La Cámara de Senadores de Santa Fe otorgó media sanción a un proyecto de ley que establece la obligación de contar con serenos en embarcaciones comerciales e industriales de gran porte amarradas en puertos bajo jurisdicción provincial.
La Cámara de Senadores de la provincia de Santa Fe otorgó media sanción a un proyecto de ley del senador Armando Traferri (PJ-San Lorenzo) que busca establecer la obligación de contar con personal de serenos «en todas las embarcaciones comerciales e industriales, nacionales o extranjeras, de 2.000 toneladas de registro total o más, que se encuentren amarradas en puertos fluviales y marítimos de uso público o privado bajo jurisdicción provincial».

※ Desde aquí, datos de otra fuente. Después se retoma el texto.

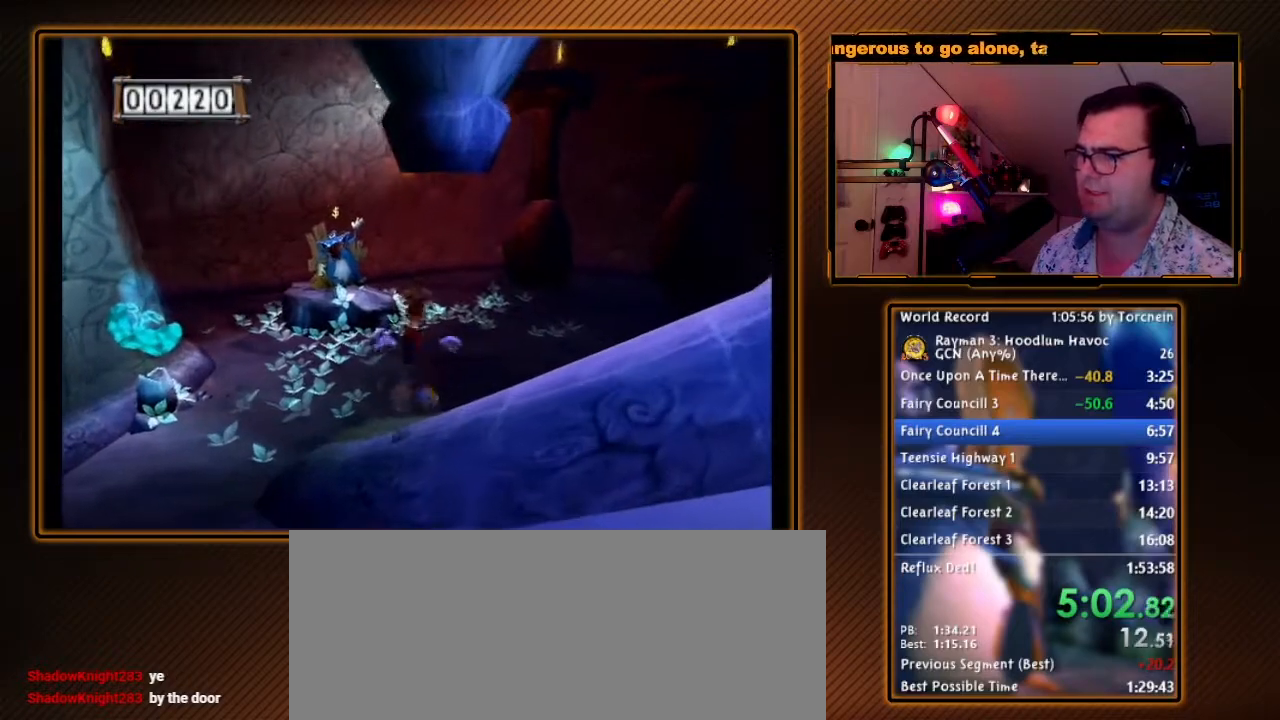
{"dt_ms": 500, "buttons": ["A", "R1"], "left_stick": "up-right", "right_stick": "center", "events": [[417, "A", "down"], [467, "left_stick", "up-right"]]}
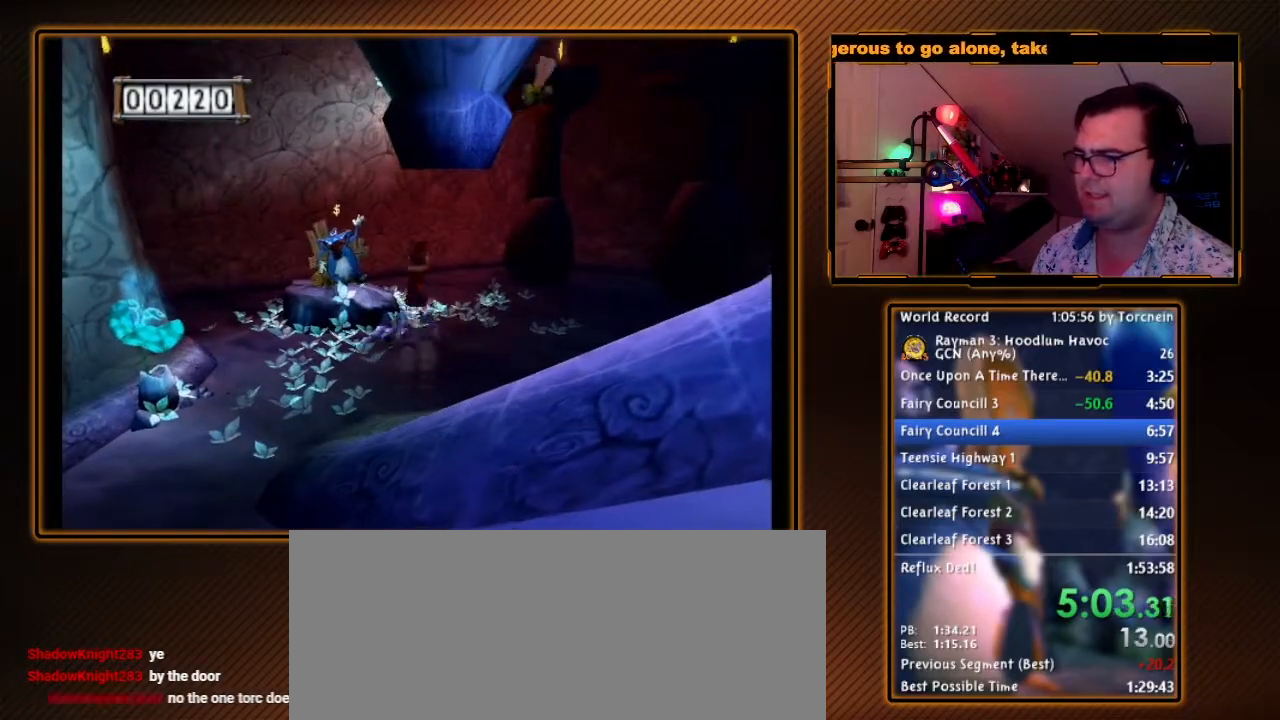
{"dt_ms": 500, "buttons": ["R1"], "left_stick": "center", "right_stick": "center", "events": [[33, "A", "up"], [250, "left_stick", "center"]]}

El texto pasa a Diputados y se presenta como una forma de fortalecer las condiciones de seguridad en la actividad portuaria y establecer medidas preventivas en buques de gran porte. La iniciativa no crea nuevas obligaciones a las empresas navieras sino que resguarda las que hasta aquí han existido, para el transporte fluvial y de ultramar.
Según el legislador, por año atracan unos 3.000 buques de gran porte en el sur de Santa Fe y cada uno debe contar con un sereno habilitado que colabora con la Prefectura en la seguridad. Explicó que su labor consiste en verificar que se cumplan pautas ambientales para el cuidado de las aguas del río Paraná.
Traferri afirmó que sin la presencia de un sereno habilitado las embarcaciones pueden arrojar al curso fluvial sus aguas sucias cargadas de residuos oleosos y contaminantes que se acumulan en la cecina, y que lo mismo puede suceder con las utilizadas como lastre, bajo cubierta, que se mezclan con desechos tóxicos propios de las cargas fumigadas. Indicó que sin serenos esas prácticas aumentarían con el consiguiente daño medioambiental.
El tratamiento de este proyecto constituyó además el primer voto realizado mediante el nuevo sistema informático implementado en el Recinto de Sesiones, en el marco del proceso de modernización tecnológica de la Cámara.
En otro tramo de la sesión, Traferri expresó su preocupación por el cierre de la planta de caucho sintético de Pampa Energía, ubicada en Puerto General San Martín, departamento San Lorenzo. Señaló que la medida afectaría a unas 150 familias y advirtió que el país perdería su única fábrica de caucho sintético, un insumo fundamental para la industria del neumático. Además, manifestó su acompañamiento a los trabajadores y sus familias ante la incertidumbre generada por la decisión, y cuestionó la falta de acciones para evitar despidos y cierres de empresas en el corredor portuario santafesino y en otras regiones del país.